A good breeder rarely breaks even. Even if you don't show much it is rarely going to make anything or much. I am lucky to have access to a couple of nice raw fed males with minimal puppy vaccs only for collies. The sheltie costs me a mint to breed as we go through Canada to a breeder there for her stud. I don't remember getting paid for my labor - LOL though I always pay my kids for their help. Good breeders ar e poor but love their babies and can tell you everything about them and at least their mom. So much more but the love is the most important. Anyone who raises 2 litters in their home instead of a kennel loves their dogs.

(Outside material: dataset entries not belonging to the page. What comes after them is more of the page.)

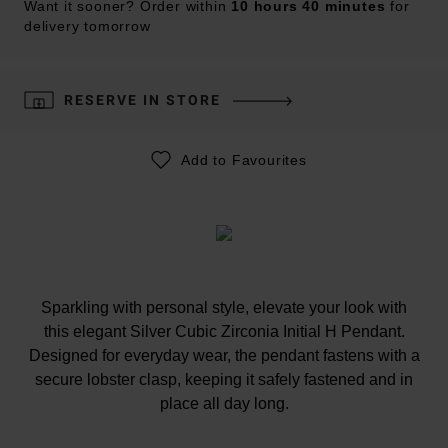
Want it sooner? Order within
10 hours 40 minutes
for
delivery tomorrow
RESERVE IN STORE
Add to Favourites
Sparkling with personal style, elevate your look with
this elegant Silver Cubic Zirconia Initial H Pendant.
Designed for everyday wear, the pendant fastens with a
secure lobster clasp, keeping it safely fastened and in
place all day long.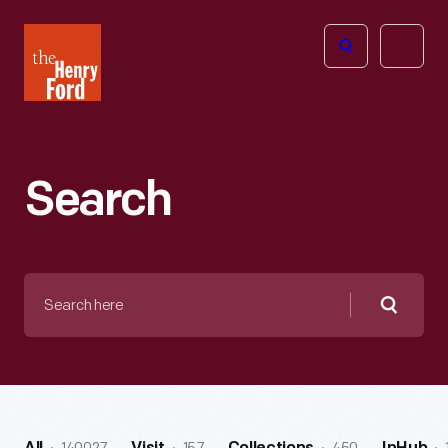
The
Open
Henry
menu
Ford
Museum
homepage
Search
Search
here
Searc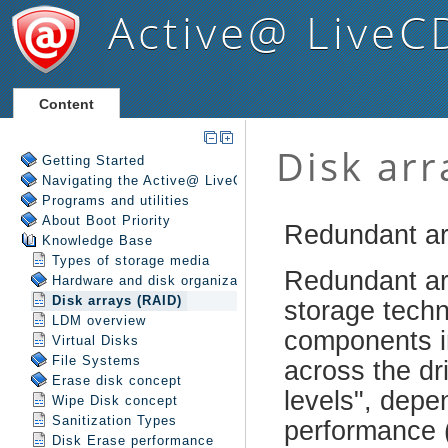
Active@ LiveC
Content
Getting Started
Navigating the Active@ LiveCD Shell
Programs and utilities
About Boot Priority
Knowledge Base
Types of storage media
Hardware and disk organization
Disk arrays (RAID)
LDM overview
Virtual Disks
File Systems
Erase disk concept
Wipe Disk concept
Sanitization Types
Disk Erase performance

We had a collie litter and a sheltie litter a month apart and around Thanksgiving - all our Christmas and NewYear's guests had to love dogs as they became puppy socializers.


----------



## Janet At Nutro (Mar 11, 2011)

Congratulations, the puppies are so adorable!


----------



## xchairity_casex (Oct 8, 2011)

holy canolie they sure are little dolls!! i wish you the very best of luck i can only imagine how tough its gonna be when they become mobile!!
good luck! and keep on posting pics when you can

lol just got a mental imagine of a bunch of pictures of the walls and floor and a puppy bum becuase youll be so exhuasted by week 3 youll think you are getting great shots of puppies!


----------